**Consigne de travail:** Résumez en deux phrases le texte sur l'accès des personnes nées d'un don à l'identité de leur donneur.

**Texte à lire:**

--- --- ---

Dossier chaud. Grand saut sociétal. Les députés se sont attaqués jusqu’à tard jeudi, en commission, à l’article 3 de la bioéthique qui consacre, pour les personnes nées de PMA (et plus précisément d’un don de sperme, ou d’ovocytes), le droit d’accéder, à leur majorité, à l’identité de leur donneur (ou donneuse). Un changement culturel. «Un droit inconditionnel, assumé au nom de l’intérêt supérieur de l’enfant», a fièrement assumé la rapporteure LREM Coralie Dubost. Concrètement, il s’agit là (si la loi est votée en l’état) de permettre à tout enfant né d’un don d’avoir accès à sa majorité à des données non identifiantes (comme l’âge ou des caractéristiques physiques) sur son donneur mais aussi, s’il le souhaite à son identité. Exit donc le principe jusque-là sacro-saint de l’anonymat qui verrouillait les dons de gamètes.
Bout d’identité
Qu’on ne se méprenne pas. Il ne s’agit pas là d’inciter des futurs enfants à se chercher à 18 ans un nouveau «papa» ou une nouvelle «maman». «L’accès à l’identité n’est pas un droit à la rencontre, qui pourrait venir percuter la vie du donneur», a pris soin de souligner Coralie Dubost. «On est bien dans l’endroit où on veut positionner le donneur. Ce ne sont pas des parents de substitution, ni des pères ou des mères biologiques, ce sont des donneurs de gamètes», a complété la ministre de la Santé Agnès Buzyn. Il s’agit simplement de permettre à ceux qui le désirent d’avoir accès à un bout (non négligeable) de leur identité. Voilà pour la philosophie générale, saluée par plusieurs élus comme une «avancée extraordinaire» (Martine Wonner, LREM), une réponse à un «besoin profond» chez certains enfants nés de dons (Hervé Saulignac, PS)…
Mais dans le détail ? Les discussions forcément ont duré. Plusieurs députés comme l’ex-marcheur Matthieu Orphelin ont proposé d’autoriser dès 16 ans l’accès aux origines, «comme en Allemagne, en Autriche ou aux Pays-Bas». Anne-France Brunet (LREM) aurait souhaité que tous les mineurs, avec accord de leurs parents, puissent y accéder. Laurence Vanceunebrock-Mialon (LREM) a, quant à elle, proposé en vain que les enfants issus d’un don puissent avoir des informations sur d’autres enfants issus du même donneur, tandis que Marie Tamarelle-Verhaeghe (LREM) a plaidé pour que le consentement du donneur à l’accès à son identité intervienne au moment où l’enfant majeur fait la demande, et pas au moment du don pour «mieux prendre en compte le droit à la vie privée». Raté pour elle aussi. D’autres amendements adoptés (dont plusieurs proposés par Coralie Dubost) sont en revanche venus préciser le texte.

--- --- ---

**Matériel fourni:**
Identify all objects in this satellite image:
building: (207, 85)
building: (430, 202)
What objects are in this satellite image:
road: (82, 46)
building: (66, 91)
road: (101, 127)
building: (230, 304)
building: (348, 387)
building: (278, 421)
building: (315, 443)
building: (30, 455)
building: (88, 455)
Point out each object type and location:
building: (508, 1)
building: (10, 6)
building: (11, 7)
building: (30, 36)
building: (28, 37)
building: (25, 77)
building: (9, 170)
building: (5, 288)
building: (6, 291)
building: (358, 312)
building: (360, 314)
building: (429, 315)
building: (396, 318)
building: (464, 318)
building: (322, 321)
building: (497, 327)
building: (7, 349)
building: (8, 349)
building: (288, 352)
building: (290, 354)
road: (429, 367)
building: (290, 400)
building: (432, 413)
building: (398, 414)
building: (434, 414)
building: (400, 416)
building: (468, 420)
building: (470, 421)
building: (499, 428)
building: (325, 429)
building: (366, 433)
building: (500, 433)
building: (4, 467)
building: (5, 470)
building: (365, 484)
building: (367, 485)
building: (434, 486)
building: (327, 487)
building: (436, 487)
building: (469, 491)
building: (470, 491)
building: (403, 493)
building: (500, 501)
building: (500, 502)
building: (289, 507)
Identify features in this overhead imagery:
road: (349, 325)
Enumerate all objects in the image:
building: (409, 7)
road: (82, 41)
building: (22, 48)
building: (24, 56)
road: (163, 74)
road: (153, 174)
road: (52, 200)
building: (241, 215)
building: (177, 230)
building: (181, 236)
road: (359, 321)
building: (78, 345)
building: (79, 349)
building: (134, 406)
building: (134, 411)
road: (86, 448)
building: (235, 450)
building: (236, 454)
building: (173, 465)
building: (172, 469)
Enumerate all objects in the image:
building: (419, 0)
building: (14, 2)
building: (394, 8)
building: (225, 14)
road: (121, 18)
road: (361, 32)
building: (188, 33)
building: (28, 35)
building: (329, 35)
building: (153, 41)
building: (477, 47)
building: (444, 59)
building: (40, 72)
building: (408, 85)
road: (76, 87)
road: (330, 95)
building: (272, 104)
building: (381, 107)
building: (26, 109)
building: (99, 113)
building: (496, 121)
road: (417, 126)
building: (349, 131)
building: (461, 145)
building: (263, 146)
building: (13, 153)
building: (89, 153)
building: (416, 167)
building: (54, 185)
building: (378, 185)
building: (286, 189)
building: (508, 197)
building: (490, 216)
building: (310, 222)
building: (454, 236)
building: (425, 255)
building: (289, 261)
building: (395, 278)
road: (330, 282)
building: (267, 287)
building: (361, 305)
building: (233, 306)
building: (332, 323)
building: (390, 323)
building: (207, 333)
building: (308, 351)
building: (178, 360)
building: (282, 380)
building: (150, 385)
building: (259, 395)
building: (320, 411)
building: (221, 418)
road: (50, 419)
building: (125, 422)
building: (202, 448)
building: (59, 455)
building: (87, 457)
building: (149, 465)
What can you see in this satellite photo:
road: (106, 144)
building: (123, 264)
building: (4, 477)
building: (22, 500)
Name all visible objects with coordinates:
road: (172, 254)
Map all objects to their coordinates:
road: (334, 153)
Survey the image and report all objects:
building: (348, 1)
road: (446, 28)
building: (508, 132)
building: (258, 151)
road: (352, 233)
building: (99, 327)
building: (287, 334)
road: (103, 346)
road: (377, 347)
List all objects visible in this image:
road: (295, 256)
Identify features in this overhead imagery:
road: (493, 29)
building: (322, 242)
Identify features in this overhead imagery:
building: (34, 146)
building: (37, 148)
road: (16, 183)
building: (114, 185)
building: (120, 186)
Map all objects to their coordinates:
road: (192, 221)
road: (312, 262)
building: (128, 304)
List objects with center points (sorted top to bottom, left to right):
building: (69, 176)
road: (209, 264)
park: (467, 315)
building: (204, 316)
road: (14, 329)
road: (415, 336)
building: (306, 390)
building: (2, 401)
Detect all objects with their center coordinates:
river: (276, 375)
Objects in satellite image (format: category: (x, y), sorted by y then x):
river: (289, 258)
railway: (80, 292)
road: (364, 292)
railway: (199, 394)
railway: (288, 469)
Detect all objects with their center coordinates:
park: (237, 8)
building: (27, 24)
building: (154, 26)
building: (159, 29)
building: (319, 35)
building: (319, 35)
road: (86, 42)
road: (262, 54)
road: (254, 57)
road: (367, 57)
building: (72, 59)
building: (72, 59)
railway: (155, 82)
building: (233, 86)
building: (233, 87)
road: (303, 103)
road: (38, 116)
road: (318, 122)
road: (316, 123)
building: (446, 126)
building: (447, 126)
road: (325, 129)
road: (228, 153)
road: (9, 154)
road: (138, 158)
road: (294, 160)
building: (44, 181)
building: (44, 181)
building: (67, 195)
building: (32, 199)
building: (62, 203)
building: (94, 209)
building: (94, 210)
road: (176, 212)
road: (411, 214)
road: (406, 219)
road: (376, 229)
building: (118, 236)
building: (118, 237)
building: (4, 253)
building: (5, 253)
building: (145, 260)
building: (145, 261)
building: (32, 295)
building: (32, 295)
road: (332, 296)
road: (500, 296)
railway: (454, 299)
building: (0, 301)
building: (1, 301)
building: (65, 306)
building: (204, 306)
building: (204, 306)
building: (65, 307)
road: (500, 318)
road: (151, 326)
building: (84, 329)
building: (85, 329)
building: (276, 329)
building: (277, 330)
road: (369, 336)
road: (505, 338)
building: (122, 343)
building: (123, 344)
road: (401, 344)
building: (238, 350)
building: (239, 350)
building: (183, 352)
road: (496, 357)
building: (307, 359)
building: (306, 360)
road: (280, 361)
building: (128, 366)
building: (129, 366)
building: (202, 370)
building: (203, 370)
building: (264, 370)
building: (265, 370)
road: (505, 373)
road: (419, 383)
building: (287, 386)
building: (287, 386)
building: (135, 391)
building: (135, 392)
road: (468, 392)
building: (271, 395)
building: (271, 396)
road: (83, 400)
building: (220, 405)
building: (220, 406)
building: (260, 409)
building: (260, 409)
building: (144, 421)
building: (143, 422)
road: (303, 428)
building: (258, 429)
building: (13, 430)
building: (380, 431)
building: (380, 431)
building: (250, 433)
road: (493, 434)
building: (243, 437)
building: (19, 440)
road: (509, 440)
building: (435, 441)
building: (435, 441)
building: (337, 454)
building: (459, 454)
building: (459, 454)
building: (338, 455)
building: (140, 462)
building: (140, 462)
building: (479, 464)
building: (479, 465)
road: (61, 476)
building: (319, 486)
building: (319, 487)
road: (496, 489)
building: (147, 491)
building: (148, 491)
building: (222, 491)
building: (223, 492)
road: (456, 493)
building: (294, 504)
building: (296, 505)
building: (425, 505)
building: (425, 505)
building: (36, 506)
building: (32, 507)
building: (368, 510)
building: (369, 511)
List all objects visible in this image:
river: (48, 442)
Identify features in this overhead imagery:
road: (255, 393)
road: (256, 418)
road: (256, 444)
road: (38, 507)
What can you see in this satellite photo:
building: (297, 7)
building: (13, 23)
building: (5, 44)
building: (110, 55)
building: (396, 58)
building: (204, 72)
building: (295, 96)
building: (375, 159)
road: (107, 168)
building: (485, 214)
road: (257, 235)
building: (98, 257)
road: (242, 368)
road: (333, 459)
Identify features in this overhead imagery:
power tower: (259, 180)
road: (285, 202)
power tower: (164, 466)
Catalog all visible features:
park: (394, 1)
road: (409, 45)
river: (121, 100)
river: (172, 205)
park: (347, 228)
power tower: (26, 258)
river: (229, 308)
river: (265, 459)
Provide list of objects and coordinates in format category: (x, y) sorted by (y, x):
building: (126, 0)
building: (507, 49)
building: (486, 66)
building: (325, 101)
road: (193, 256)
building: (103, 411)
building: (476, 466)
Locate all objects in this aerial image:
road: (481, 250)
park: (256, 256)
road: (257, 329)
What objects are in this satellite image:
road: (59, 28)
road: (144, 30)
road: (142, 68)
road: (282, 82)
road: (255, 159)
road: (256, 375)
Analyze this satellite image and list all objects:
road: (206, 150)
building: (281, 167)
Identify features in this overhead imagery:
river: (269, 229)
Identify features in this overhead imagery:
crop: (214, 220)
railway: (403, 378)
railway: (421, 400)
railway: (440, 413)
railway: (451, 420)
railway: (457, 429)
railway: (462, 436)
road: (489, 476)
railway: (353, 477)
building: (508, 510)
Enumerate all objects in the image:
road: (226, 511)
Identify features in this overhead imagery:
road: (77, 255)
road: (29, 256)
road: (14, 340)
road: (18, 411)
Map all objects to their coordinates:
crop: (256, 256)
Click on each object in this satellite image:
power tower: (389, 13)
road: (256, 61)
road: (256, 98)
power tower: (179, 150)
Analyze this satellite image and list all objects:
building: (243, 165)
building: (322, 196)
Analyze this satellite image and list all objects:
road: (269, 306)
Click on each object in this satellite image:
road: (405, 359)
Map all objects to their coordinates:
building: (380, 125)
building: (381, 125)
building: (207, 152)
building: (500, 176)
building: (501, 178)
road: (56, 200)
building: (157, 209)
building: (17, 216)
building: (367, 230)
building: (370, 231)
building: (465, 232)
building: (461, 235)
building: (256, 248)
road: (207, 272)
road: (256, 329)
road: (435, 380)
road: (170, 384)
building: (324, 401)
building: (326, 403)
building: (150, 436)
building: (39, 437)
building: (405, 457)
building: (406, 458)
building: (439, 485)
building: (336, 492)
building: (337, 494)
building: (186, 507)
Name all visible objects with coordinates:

--- --- ---

**Solution proposée:** En commission, les députés ont examiné l'article 3 du texte de bioéthique, qui permettrait à toute personne née d'un don de gamètes d'accéder à sa majorité à des données non identifiantes sur son donneur et, si elle le souhaite, à son identité, mettant fin au principe de l'anonymat. La rapporteure Coralie Dubost et la ministre de la Santé Agnès Buzyn ont souligné que ce droit n'est pas un droit à la rencontre et que le donneur n'est pas un parent, tandis que des députés ont proposé des amendements, comme un accès dès 16 ans.